あと、アウトロの最後のとこのベースとギターのでんでーんじゃらーんってとこもイイ。

歌詞は夢を追う若者の葛藤と決意、というイメージ。
いきなり「サルが行くサルの中を」と皮肉っぽいとも滑稽ともつかぬヘンテコなフレーズがマサムネ流ですが、

だんだんやめたい気持ち湧き上がっても手に入れるまで
もう二度とここには戻らない

というところなんかはストレート。
と思いきや、

甘く苦く それは堕落じゃなく

というところは何のことやら。ただ、甘く苦く堕落じゃなくと単調に韻を踏んでいるのが気だるいというか、眠たげな感じを出していて、眠れないからいっそ朝まで踊り明かした後の眠りについて「それは堕落じゃなく」と言ってるのかなぁという印象。
個人的には「電話もクルマも〜堕落じゃなく」までにちょっとエロいイメージもありますね。電話とかクルマとか、何とは言わないけど隠語っぽいし、夜と踊り明かすのも別の隠語っぽい......
......いけないですね、スピッツ聴いてるとなんでもエロく思えてしまう......。しかし、堕落じゃなくと言い訳がましく言っているのにはエロ解釈も合うのでは。


11.スカーレット(Album Mix)

澄み渡るような音色のイントロからただならぬ名曲感ですが、一言目の「離さなーい」で早くもそれが確信に変わる名曲中の名曲of the名曲。
音的には、後ろで鳴ってるキーボードやコーラスが柔らかい印象とともに、名曲としての真摯さ(なんだそれはと思うかもしれませんが、ニュアンスです)を醸し出しています。

離さない このまま 時が流れても
ひとつだけ小さな赤い灯を守り続けていくよ

この、「赤い灯」というのがタイトルの「スカーレット」でしょう。
赤い灯とは何か。何かあったかくて、小さくても大事なもの。ここに何を当てはめるかは聴く人次第ですが、私はこれは恋の初心だと思います。時が流れても、君を大事に思う気持ちは守り続けるよ、と。
そう、私はこれはプロポーズの歌、というか、彼女とのウン周年記念日のデートの前の日に明日プロポーズしようと決意する男の歌、だと思っています。
記念日云々というのは、「時が流れても」「無邪気なままの」と、変わらないことを誓う様が記念日などの節目をきっかけに改めて君の大切さを噛み締めている、というイメージから。
「乱れ飛ぶ声」「ほこりまみれの街」と、世間の冷たさを描き、それと対比した「赤い灯」の暖かさと大切さが染みてきます。

プロポーズの前日、というのは

ありのまま全てぶつけても 君は微笑むかなぁ...

というところの不安な気持ちから。
このフレーズの後物思いにふけるような(?)感想があって、再び最初の「離さない」のフレーズに戻ってくる構成もめちゃくちゃ素敵です。
今ドキなんかはもう「恋人いりません」「結婚しません」なんてのが主流になってますが、私はそういうのは「じゃあ何のために生きてるの?」と思ってしまうタイプです。要は、結婚したい!でも、特に大きな問題はないうちの過程でさえオカンは「あんなんと結婚したのが最大の汚点だわ」とか言い出すし、「結婚は人生の墓場」っていう有名な自由律俳句もあるくらいですから不安もあり......。
でも、この曲を聴いてるとやっぱり結婚に憧れる気持ちが強くなっちゃいますよね。
とか熱く語ってるけど今のところはそんな予定はないので私のファンの女性陣はご安心ください。ふはは!

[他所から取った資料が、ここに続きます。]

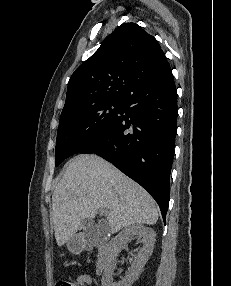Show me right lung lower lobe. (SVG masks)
Instances as JSON below:
<instances>
[{
  "instance_id": "98d812e1",
  "label": "right lung lower lobe",
  "mask_w": 231,
  "mask_h": 286,
  "mask_svg": "<svg viewBox=\"0 0 231 286\" xmlns=\"http://www.w3.org/2000/svg\"><path fill=\"white\" fill-rule=\"evenodd\" d=\"M177 91L172 72L139 84L123 101V115L80 153L97 154L145 188L165 220L177 132Z\"/></svg>"
}]
</instances>
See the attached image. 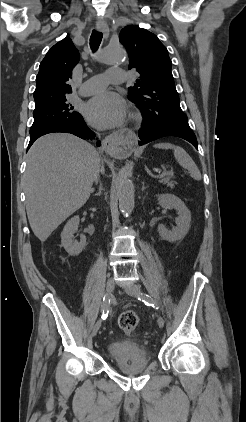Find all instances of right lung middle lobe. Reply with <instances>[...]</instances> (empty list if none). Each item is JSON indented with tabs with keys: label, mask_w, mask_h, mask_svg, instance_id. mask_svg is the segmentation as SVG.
Returning <instances> with one entry per match:
<instances>
[{
	"label": "right lung middle lobe",
	"mask_w": 246,
	"mask_h": 422,
	"mask_svg": "<svg viewBox=\"0 0 246 422\" xmlns=\"http://www.w3.org/2000/svg\"><path fill=\"white\" fill-rule=\"evenodd\" d=\"M34 122L30 128V134L56 124H70L82 118L67 103L66 98L56 100L48 105L36 108L33 112Z\"/></svg>",
	"instance_id": "dd1d6c3e"
}]
</instances>
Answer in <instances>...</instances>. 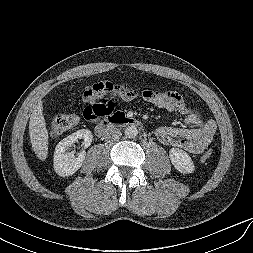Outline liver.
Here are the masks:
<instances>
[{"label": "liver", "instance_id": "1", "mask_svg": "<svg viewBox=\"0 0 253 253\" xmlns=\"http://www.w3.org/2000/svg\"><path fill=\"white\" fill-rule=\"evenodd\" d=\"M29 135L36 156L44 161L48 156L49 137L41 101L34 107L30 116Z\"/></svg>", "mask_w": 253, "mask_h": 253}]
</instances>
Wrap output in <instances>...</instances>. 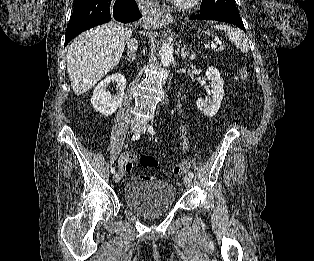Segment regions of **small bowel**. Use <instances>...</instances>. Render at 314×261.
<instances>
[{"instance_id": "small-bowel-1", "label": "small bowel", "mask_w": 314, "mask_h": 261, "mask_svg": "<svg viewBox=\"0 0 314 261\" xmlns=\"http://www.w3.org/2000/svg\"><path fill=\"white\" fill-rule=\"evenodd\" d=\"M136 160L134 153H126L120 159V167L123 172H130L132 169V163Z\"/></svg>"}]
</instances>
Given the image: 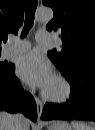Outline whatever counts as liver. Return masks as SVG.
<instances>
[{
	"mask_svg": "<svg viewBox=\"0 0 95 130\" xmlns=\"http://www.w3.org/2000/svg\"><path fill=\"white\" fill-rule=\"evenodd\" d=\"M13 115L1 111L0 112V130H14ZM30 122L28 119L24 118L21 123V130H29Z\"/></svg>",
	"mask_w": 95,
	"mask_h": 130,
	"instance_id": "6515ba94",
	"label": "liver"
}]
</instances>
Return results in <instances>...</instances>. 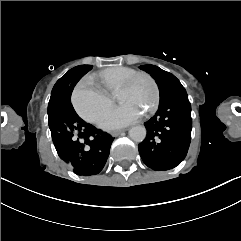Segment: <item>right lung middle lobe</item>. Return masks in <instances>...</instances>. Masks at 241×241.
<instances>
[{"mask_svg":"<svg viewBox=\"0 0 241 241\" xmlns=\"http://www.w3.org/2000/svg\"><path fill=\"white\" fill-rule=\"evenodd\" d=\"M77 67L69 70L53 87L48 104V123L53 141L57 138L60 125L67 116L76 115L70 103L72 91L69 89V79Z\"/></svg>","mask_w":241,"mask_h":241,"instance_id":"dd1d6c3e","label":"right lung middle lobe"}]
</instances>
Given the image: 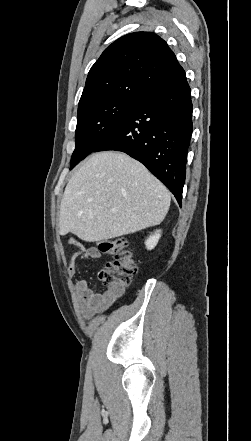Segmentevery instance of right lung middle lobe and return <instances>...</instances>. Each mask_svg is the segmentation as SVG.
<instances>
[{"label":"right lung middle lobe","instance_id":"obj_1","mask_svg":"<svg viewBox=\"0 0 251 441\" xmlns=\"http://www.w3.org/2000/svg\"><path fill=\"white\" fill-rule=\"evenodd\" d=\"M142 95L105 98L78 110L75 132L76 147L71 168L93 150L117 127L141 100Z\"/></svg>","mask_w":251,"mask_h":441}]
</instances>
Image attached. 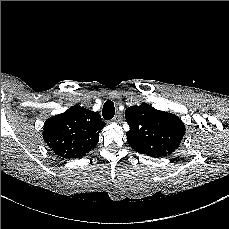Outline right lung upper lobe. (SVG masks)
<instances>
[{
  "instance_id": "right-lung-upper-lobe-1",
  "label": "right lung upper lobe",
  "mask_w": 229,
  "mask_h": 229,
  "mask_svg": "<svg viewBox=\"0 0 229 229\" xmlns=\"http://www.w3.org/2000/svg\"><path fill=\"white\" fill-rule=\"evenodd\" d=\"M104 126L98 112L75 105L45 121L43 138L58 156L77 158L95 148Z\"/></svg>"
}]
</instances>
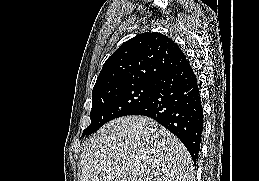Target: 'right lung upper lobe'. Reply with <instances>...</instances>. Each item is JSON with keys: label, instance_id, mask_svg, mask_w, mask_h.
Masks as SVG:
<instances>
[{"label": "right lung upper lobe", "instance_id": "cb5924a9", "mask_svg": "<svg viewBox=\"0 0 259 181\" xmlns=\"http://www.w3.org/2000/svg\"><path fill=\"white\" fill-rule=\"evenodd\" d=\"M186 61L180 47L161 33L146 32L123 43L104 63L92 94L138 83H155Z\"/></svg>", "mask_w": 259, "mask_h": 181}]
</instances>
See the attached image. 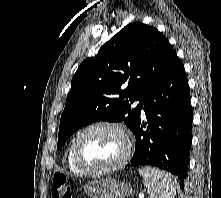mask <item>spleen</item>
I'll use <instances>...</instances> for the list:
<instances>
[{
	"label": "spleen",
	"instance_id": "3e777b00",
	"mask_svg": "<svg viewBox=\"0 0 221 198\" xmlns=\"http://www.w3.org/2000/svg\"><path fill=\"white\" fill-rule=\"evenodd\" d=\"M143 176L148 198H174L176 187L171 177L162 170L144 166L138 169Z\"/></svg>",
	"mask_w": 221,
	"mask_h": 198
}]
</instances>
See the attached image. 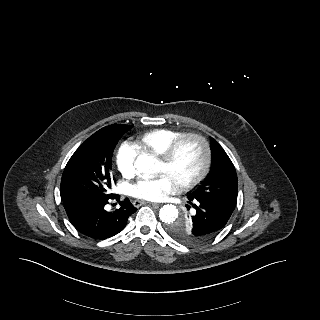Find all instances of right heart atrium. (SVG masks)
I'll list each match as a JSON object with an SVG mask.
<instances>
[{
    "mask_svg": "<svg viewBox=\"0 0 320 320\" xmlns=\"http://www.w3.org/2000/svg\"><path fill=\"white\" fill-rule=\"evenodd\" d=\"M136 147L129 141L123 142L116 154V165L124 177H130L135 173Z\"/></svg>",
    "mask_w": 320,
    "mask_h": 320,
    "instance_id": "d8ad5b80",
    "label": "right heart atrium"
}]
</instances>
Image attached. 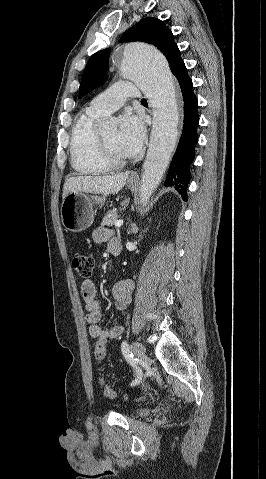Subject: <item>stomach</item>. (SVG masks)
<instances>
[{
  "label": "stomach",
  "instance_id": "stomach-1",
  "mask_svg": "<svg viewBox=\"0 0 266 479\" xmlns=\"http://www.w3.org/2000/svg\"><path fill=\"white\" fill-rule=\"evenodd\" d=\"M130 189H135L137 182L128 180ZM105 196L88 195L86 193H69L62 201L61 219L66 230L82 232L89 228L94 220V206L104 205Z\"/></svg>",
  "mask_w": 266,
  "mask_h": 479
}]
</instances>
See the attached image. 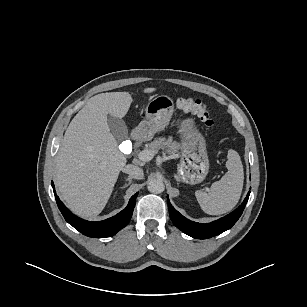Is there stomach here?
<instances>
[{"label":"stomach","mask_w":307,"mask_h":307,"mask_svg":"<svg viewBox=\"0 0 307 307\" xmlns=\"http://www.w3.org/2000/svg\"><path fill=\"white\" fill-rule=\"evenodd\" d=\"M173 111V100L170 97L166 95L155 97L146 106V119L136 127V135L144 140L152 139L156 132L168 125ZM179 133L182 150L179 176L183 182L191 185L201 183L209 171L205 139L196 129L192 119L181 121Z\"/></svg>","instance_id":"obj_1"}]
</instances>
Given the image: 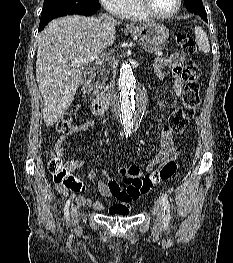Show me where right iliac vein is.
Here are the masks:
<instances>
[{
    "instance_id": "obj_1",
    "label": "right iliac vein",
    "mask_w": 233,
    "mask_h": 263,
    "mask_svg": "<svg viewBox=\"0 0 233 263\" xmlns=\"http://www.w3.org/2000/svg\"><path fill=\"white\" fill-rule=\"evenodd\" d=\"M71 215H72V220L75 223L78 222V208L77 207L72 208Z\"/></svg>"
}]
</instances>
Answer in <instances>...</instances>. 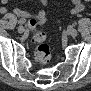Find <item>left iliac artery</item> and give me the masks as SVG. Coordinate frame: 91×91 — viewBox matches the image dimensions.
<instances>
[{"label": "left iliac artery", "instance_id": "obj_1", "mask_svg": "<svg viewBox=\"0 0 91 91\" xmlns=\"http://www.w3.org/2000/svg\"><path fill=\"white\" fill-rule=\"evenodd\" d=\"M78 27V23L77 22H74L73 24H70L69 25V28L70 29H75V28H77Z\"/></svg>", "mask_w": 91, "mask_h": 91}]
</instances>
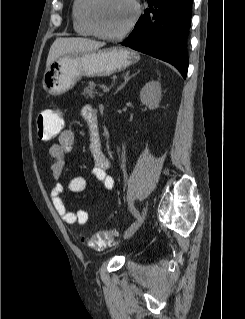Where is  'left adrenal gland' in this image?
Returning a JSON list of instances; mask_svg holds the SVG:
<instances>
[{"label":"left adrenal gland","mask_w":245,"mask_h":319,"mask_svg":"<svg viewBox=\"0 0 245 319\" xmlns=\"http://www.w3.org/2000/svg\"><path fill=\"white\" fill-rule=\"evenodd\" d=\"M138 73V72H137ZM137 73L130 75V71L126 72L123 77H124V82L117 88L116 92L120 91L125 85L126 83L129 81V79H131L132 77H134Z\"/></svg>","instance_id":"a2214340"}]
</instances>
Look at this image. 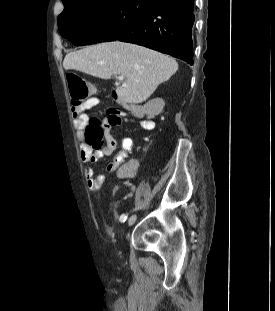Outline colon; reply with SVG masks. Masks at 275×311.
<instances>
[{
  "instance_id": "5ec220e1",
  "label": "colon",
  "mask_w": 275,
  "mask_h": 311,
  "mask_svg": "<svg viewBox=\"0 0 275 311\" xmlns=\"http://www.w3.org/2000/svg\"><path fill=\"white\" fill-rule=\"evenodd\" d=\"M67 83L71 92V103L74 107L81 104H99V97H92L94 89L92 85L77 74L67 75ZM122 122L121 116L113 109L106 112V123L118 125ZM105 128L96 119L90 118L86 125V139L97 149H103L105 141Z\"/></svg>"
}]
</instances>
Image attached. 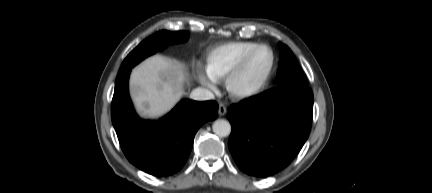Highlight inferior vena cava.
Returning a JSON list of instances; mask_svg holds the SVG:
<instances>
[{"instance_id":"1","label":"inferior vena cava","mask_w":432,"mask_h":193,"mask_svg":"<svg viewBox=\"0 0 432 193\" xmlns=\"http://www.w3.org/2000/svg\"><path fill=\"white\" fill-rule=\"evenodd\" d=\"M190 98L196 101H205L214 99V94L205 88L198 87L192 90Z\"/></svg>"}]
</instances>
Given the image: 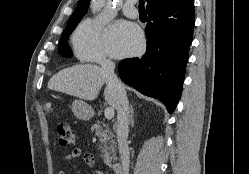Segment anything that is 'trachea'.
<instances>
[{
	"instance_id": "trachea-1",
	"label": "trachea",
	"mask_w": 249,
	"mask_h": 174,
	"mask_svg": "<svg viewBox=\"0 0 249 174\" xmlns=\"http://www.w3.org/2000/svg\"><path fill=\"white\" fill-rule=\"evenodd\" d=\"M139 10H145L144 0H139Z\"/></svg>"
}]
</instances>
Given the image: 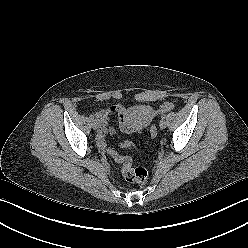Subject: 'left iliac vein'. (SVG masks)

あと、アルバムの流れから見て、実質一曲目の「センチメンタル」が思春期の始まり、これは結婚と、大きく青年期のはじめから終わりまでをアルバム全体で描いているようにも聞こえます。まぁそれぞれの曲の解釈自体私の独断なので、スピッツが意図的にそうしてるとは言いませんが。個人の感想として。


12.フェイクファー

そしてアルバムの掉尾を飾るのがこの表題曲。
静かにはじまり、徐々に高まっていき高まっていき、大サビの部分で最高潮になり、最後にはまた静かな冒頭に戻ってくる、一曲の中でも行って戻ってきた感があってそれがアルバムの締めらしい余韻を残します。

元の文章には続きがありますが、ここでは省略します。